His brunch line cook is a former Kaleidoscope student, Adrian Guess of Midtown. In addition to working at Sage, Guess has his own culinary startup called Mouthful, which also uses the Kaleidoscope’s incubator kitchen. Mouthful prepares comfort food in healthier ways and counts Shelby County Schools among its clients. It also provides a “chef’s table” private restaurant-style dining experience in clients’ homes.
Guess has a background in financial services, and Mouthful operates as a social enterprise, using revenues from food services for financial literacy and entrepreneurship projects in the community.
“Once I started going through the program under Chef Eli, I had the idea to start Mouthful. But I also wanted to have more of a relationship with the culinary industry and get more experience there, and Eli was getting ready to partner up and open Sage, so it’s been a great opportunity for me to be able to operate once a week in a restaurant environment as part of my learning, to build myself as a chef.”
Just across from Binghampton, on the other side of Poplar Avenue, Christopher Hudson serves as executive chef at Mahogany Memphis, which opened last November in Chickasaw Oaks Village at 3092 Poplar Avenue. Hudson is a professionally trained chef who graduated from Johnson & Wales University’s College of Culinary Arts in Miami, an education that was funded by legendary Memphis musician Isaac Hayes.
“I worked at Isaac Hayes’ Restaurant during high school. We got into a conversation about me going to school and he said he would foot the bill.”
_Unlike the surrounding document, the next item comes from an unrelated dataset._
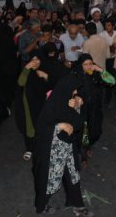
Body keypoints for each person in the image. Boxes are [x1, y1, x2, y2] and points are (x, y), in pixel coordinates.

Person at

Hudson grew up in a culinary family in Binghampton. His grandmother ran her own restaurant called Ruby’s, and his family also owned a convenience store in the neighborhood that served hot plate lunches. Hudson has worked in fine dining establishments, taught classes at L’Ecole Culinaire, and has also been a guest teacher at Kaleidoscope Kitchen.
“Places like the Kaleidoscope Kitchen can help bridge that gap and get the interest of people who actually want to do it,” he said. “You can never know too much about food, and we learn from each other.”